I believe this issue can be resolved by preparing and updating the feed continuously through automated processes instead of creating it on request. This is new territory for me, so I will first look at existing solutions.

Conclusion

Of course, we are still far from having a sophisticated and production-ready algorithm, but we've made a good start and were able to show users new, relevant content. The thesis that channels contain related blocks has been confirmed. It’s also a promising approach to use channels with high content overlap as sources for recommendations.
As the pool of content we select from grows (more channels), more irrelevant content mixes in. Irrelevant content must be quickly identified as such to prevent further recommendations.

Generating recommendations on “request-time” works for the prototype through caching, but it's just a workaround. We can't continue this approach in a production environment: Initial caching takes several minutes, caches occupy considerable storage, and they must be renewed regularly. Recommendations should be created regularly and automatically so that they are available at “request-time”. I envision a routine that regularly creates a feed of suggestions and stores it in a database.

If we think of Are.na as a network where each block is connected to one or more other blocks through channels, the current algorithm only suggests blocks from the surrounding neighborhood. This results in a high hit rate, but may miss interesting blocks located elsewhere in the network.
I can imagine that the algorithm would provide more diverse content if it also considers channels that are farther away in the network.

Channels taken into account by the current algorithm (starting from red).

An algorithm that has a broader but less deep scope.

Next Steps

From the above insights, several tasks have emerged that I would like to implement:

• Blocks the user already knows should not be recommended.
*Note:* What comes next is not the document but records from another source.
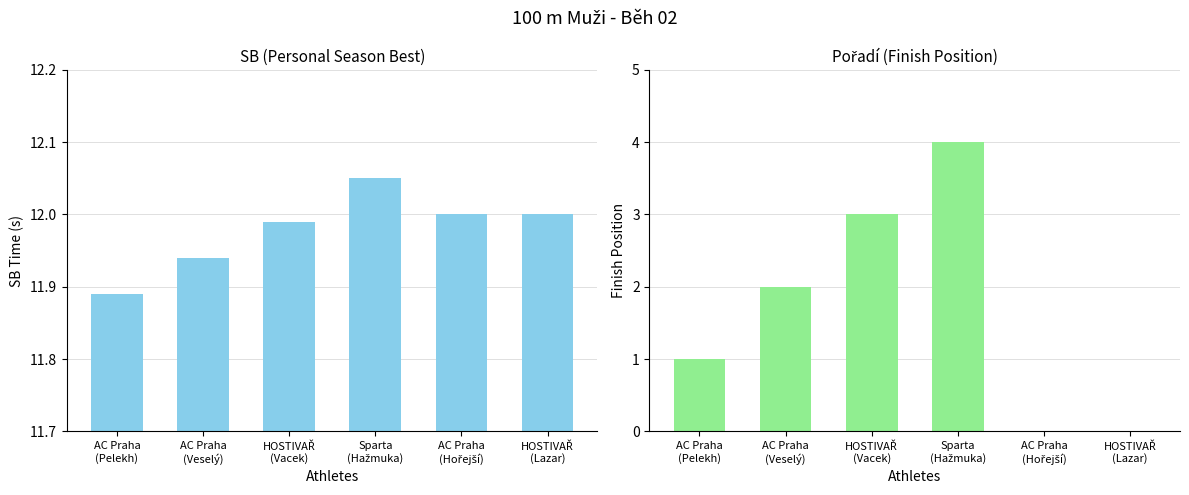

What is the approximate value of Pořadí at Sparta
(Hažmuka)?

4.0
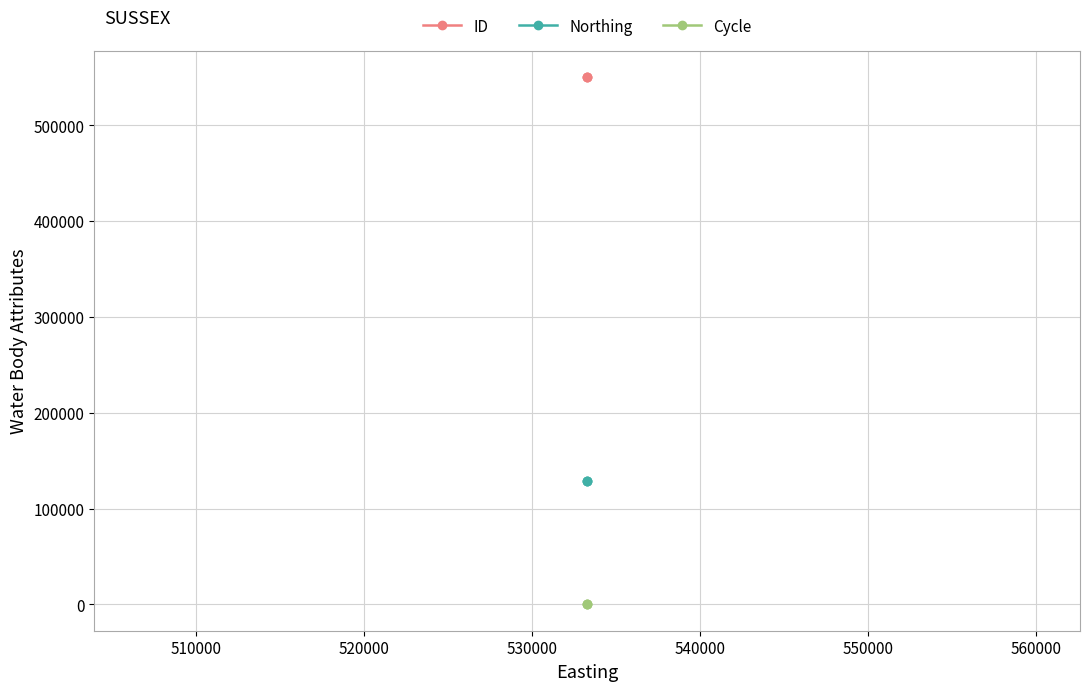

What is the approximate value of Cycle at 510000?

3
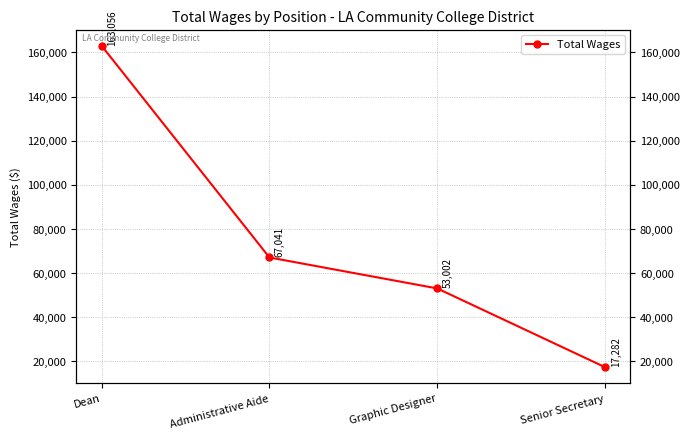

Reading left to right, transcribe all the data shown in this chart.

163056	67041	53002	17282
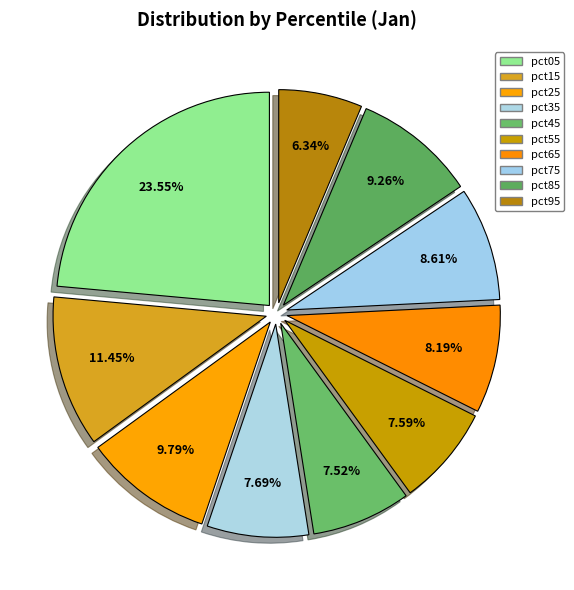

To the nearest percent, what is the combined percentage of pct35 and pct45?

15%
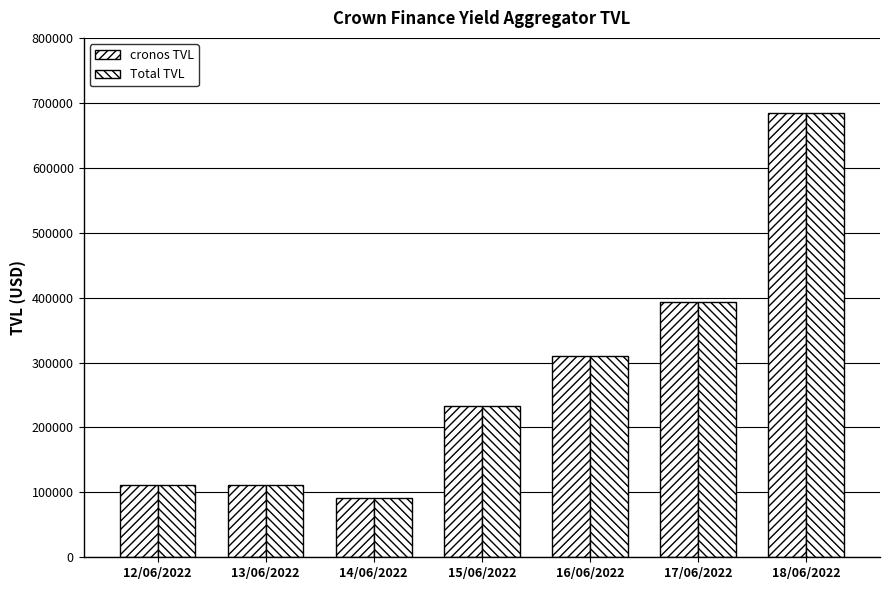

Rank the series at 18/06/2022 from highest to lowest value.

cronos TVL, Total TVL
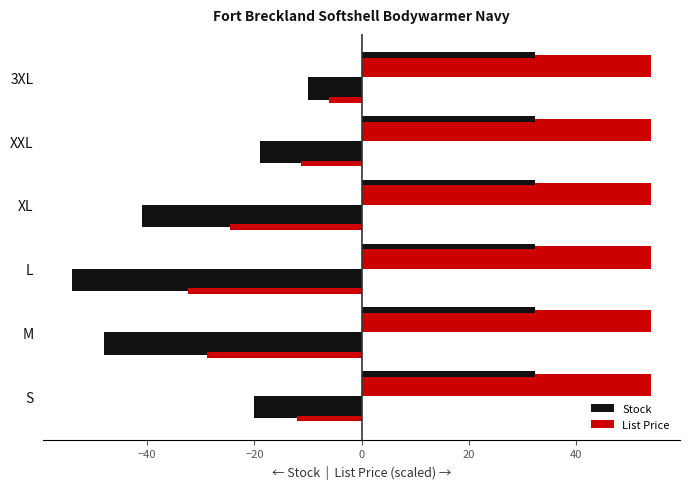

What is the approximate value of Stock at L?

-54.0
• Blocks from followed channels should probably always be shown.

• Recommendations should be created regularly and automatically so that they exist at the time of request.

• The algorithm’s horizon should be expanded.

• Currently, our recommendations are based on a single channel. Since users' interests are usually spread across multiple channels, they should all be considered.

• The quality of recommendations is currently assessed by me personally by reviewing the results. It would be more sensible to measure the quality programmatically to compare different versions of the algorithm. I hope to find literature on this.